Hanya saja, cita-cita itu sulit diwujudkan apabila Sudan masih menggunakan sistem buatan manusia sebagai landasan negaranya. Sebab akar dari segala macam kerusakan yang terjadi di negara tersebut, merupakan efek dari diterapkannya sistem sekuler kapitalisme. Sistem itulah yang menjadikan para pemimpin tidak amanah dalam mengurusi urusan rakyatnya, sementara di sisi lain para penjajah asing berhasil memecah belah persatuan rakyat lewat isu-isu sektarian.
Tak sampai di situ, adanya paham nasionalisme mengakibatkan negeri-negeri Islam lainnya, tak mampu memberi bantuan secara nyata atas dasar persatuan akidah. Yang dengannya dapat membentuk kekuatan global, sehingga mampu mengirimkan bantuan pangan, pengobatan, dan mengerahkan pasukan serta persenjataan guna stabilisasi keamanan di negara Sudan. Lagi-lagi nasionalisme telah melunturkan rasa persatuan dalam tubuh umat Islam, sebab menganggap bahwa permasalahan yang dialami negara lain itu bukan urusan negara kita. Jika pun ada yang memberi bantuan, itu hanya sebatas bantuan pangan saja, sementara pengaruh asing tak dapat dihilangkan sama sekali. Padahal, hegemoni asinglah yang menjadi sebab keterpurukan atas negara Sudan.
Mengatasi Banjir dengan Cara Islam
Menyoal peradaban manusia, hanya peradaban Islamlah dengan sistemnya yang agung yakni Khilafah Islamiah yang mampu memberi perlindungan terbaik atas seluruh warganya. Nyawa manusia adalah prioritas utama bagi Islam dalam menetapkan dan memutuskan suatu kebijakan. Sebab hal itu adalah merupakan bagian dari penjagaan terhadap nyawa manusia (hifdzu an nafs) yang menjadi bagian dari maqashidu asy syariah. Terlebih lagi perspektif negara dalam Islam adalah sebagai institusi yang meriayah (mengurusi) keperluan rakyat.

* * * * * * * * *

• Uji Pemahaman:
[1] Tuliskan ulang seluruh bagian bacaan latihan mulai dari "Mengatasi Banjir dengan" sampai dengan "(mengurusi) keperluan rakyat." tanpa mengubah satu kata pun.
[2] Menurut bacaan latihan, apa yang menjadi prioritas utama bagi Islam dalam menetapkan dan memutuskan suatu kebijakan?
Baris-baris data berikut diambil dari sumber lain, bukan dari bacaan latihan.

• Cuplikan Data:
* * * * * * * * *

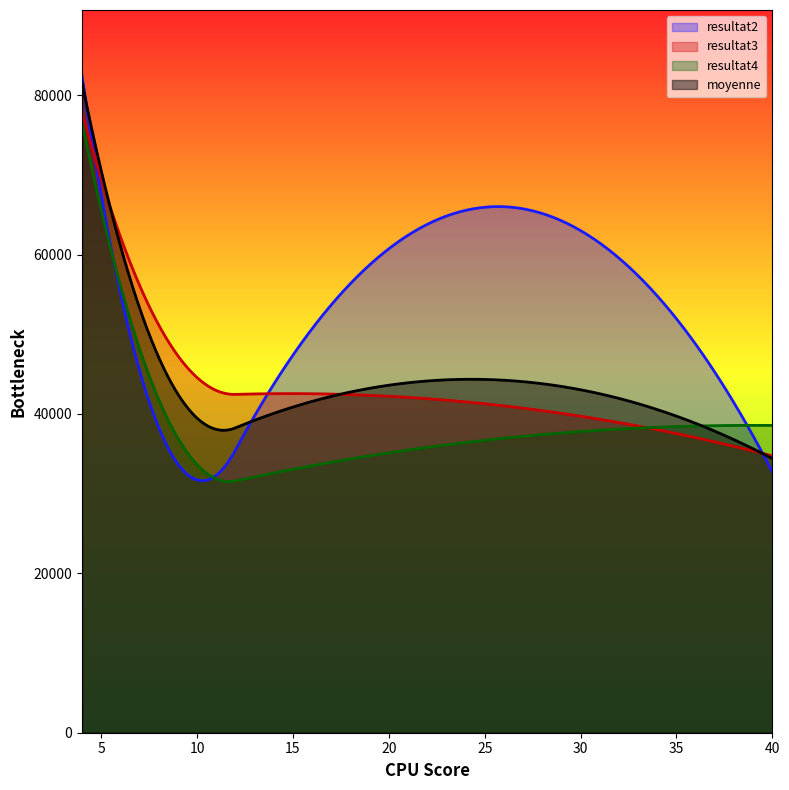

At how many categories does at least one series exceed 38434?

4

* * * * * * * * *

• Kunci Jawaban:
[1]
Mengatasi Banjir dengan Cara Islam
Menyoal peradaban manusia, hanya peradaban Islamlah dengan sistemnya yang agung yakni Khilafah Islamiah yang mampu memberi perlindungan terbaik atas seluruh warganya. Nyawa manusia adalah prioritas utama bagi Islam dalam menetapkan dan memutuskan suatu kebijakan. Sebab hal itu adalah merupakan bagian dari penjagaan terhadap nyawa manusia (hifdzu an nafs) yang menjadi bagian dari maqashidu asy syariah. Terlebih lagi perspektif negara dalam Islam adalah sebagai institusi yang meriayah (mengurusi) keperluan rakyat.

[2] Nyawa manusia.